The data section start

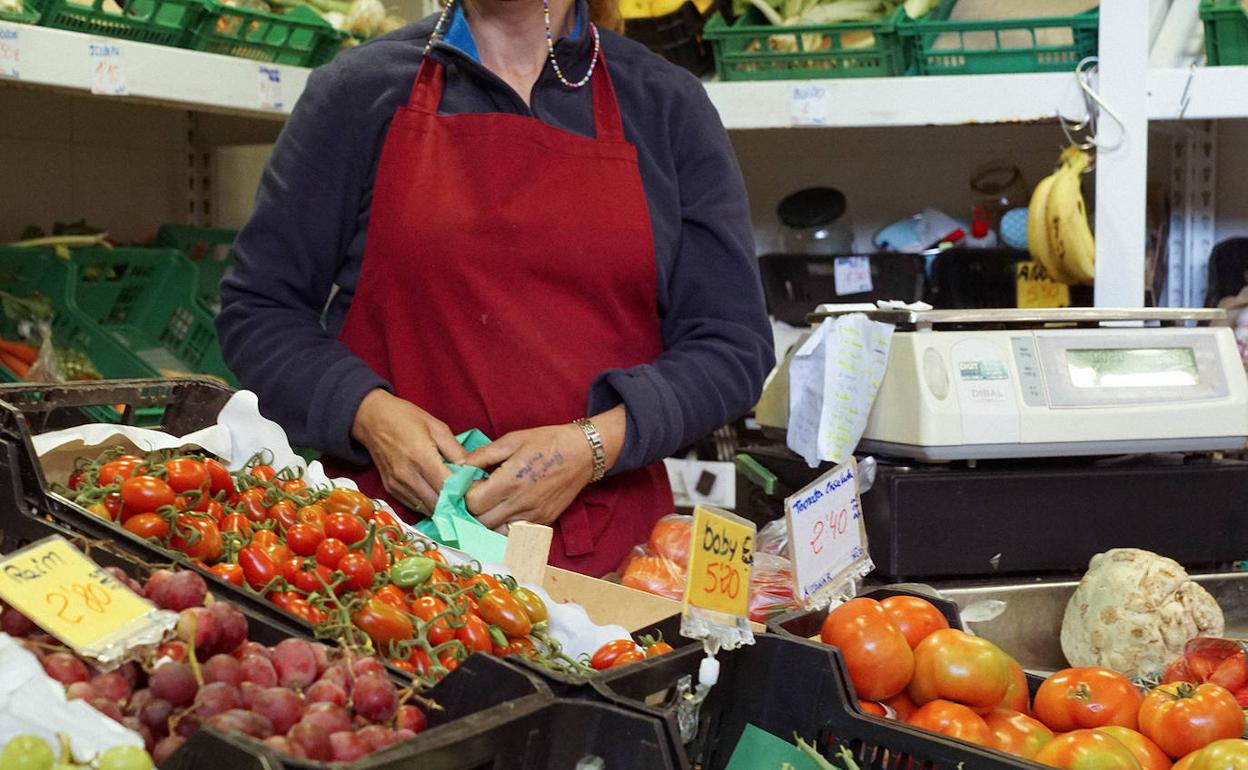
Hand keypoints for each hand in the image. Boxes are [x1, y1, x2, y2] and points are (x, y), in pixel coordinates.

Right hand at [351, 389, 466, 511]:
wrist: (371, 418)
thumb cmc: (406, 418)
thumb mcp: (437, 427)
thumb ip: (456, 451)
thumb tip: (472, 470)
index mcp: (421, 457)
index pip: (447, 487)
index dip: (464, 492)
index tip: (475, 490)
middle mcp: (407, 475)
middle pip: (438, 503)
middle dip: (454, 503)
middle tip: (467, 497)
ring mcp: (397, 485)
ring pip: (426, 508)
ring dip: (441, 506)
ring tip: (453, 497)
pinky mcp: (390, 489)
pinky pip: (414, 505)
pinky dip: (428, 504)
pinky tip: (436, 494)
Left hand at [463, 407, 626, 530]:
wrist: (583, 453)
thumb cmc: (547, 442)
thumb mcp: (512, 440)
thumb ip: (483, 455)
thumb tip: (459, 465)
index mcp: (510, 481)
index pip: (473, 503)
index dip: (465, 494)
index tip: (470, 484)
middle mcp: (520, 504)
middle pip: (480, 522)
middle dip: (472, 510)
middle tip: (477, 495)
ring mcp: (532, 517)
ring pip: (496, 532)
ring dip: (487, 521)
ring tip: (490, 504)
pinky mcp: (543, 522)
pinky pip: (515, 533)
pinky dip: (504, 526)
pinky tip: (506, 510)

The data section end

Task prompt:
Every entry above should be restated word for word, with the images left out.

Written response:
Hand keypoints for each hand in the image. Boxes are [x1, y1, x2, y2] and points are (x, y), in pixel coordinates.

Right hand at [351, 389, 466, 511]:
wrist: (371, 418)
thumb cmc: (406, 418)
thumb mcp: (437, 427)
thumb ip: (456, 451)
thumb tip: (472, 470)
index mcp: (421, 457)
index pip: (447, 487)
index dip: (464, 492)
index tip: (475, 490)
middle mcp: (407, 475)
middle pip: (438, 503)
middle dip: (454, 503)
middle tip: (467, 497)
ring mcp: (397, 485)
ring pip: (426, 508)
ring dip: (441, 506)
ring tip: (453, 497)
pinky mcp: (390, 489)
pinky pip: (414, 505)
pinky dip: (428, 504)
pinky tip: (436, 494)
Left hand at [463, 407, 626, 530]:
wrist: (583, 453)
thumb cmc: (547, 442)
thumb mcp: (512, 440)
thumb ip: (483, 455)
thumb tip: (459, 465)
index mcp: (510, 481)
index pip: (473, 503)
index dip: (465, 494)
index tip: (470, 484)
middle mcp: (520, 504)
middle pip: (480, 522)
middle dip: (472, 510)
middle tip: (477, 495)
ring mcp: (532, 517)
ring pip: (496, 532)
ring dip: (487, 521)
ring tip: (490, 504)
pinky mcp: (543, 522)
pinky pip: (515, 533)
pinky dip: (504, 526)
pinky tip: (506, 510)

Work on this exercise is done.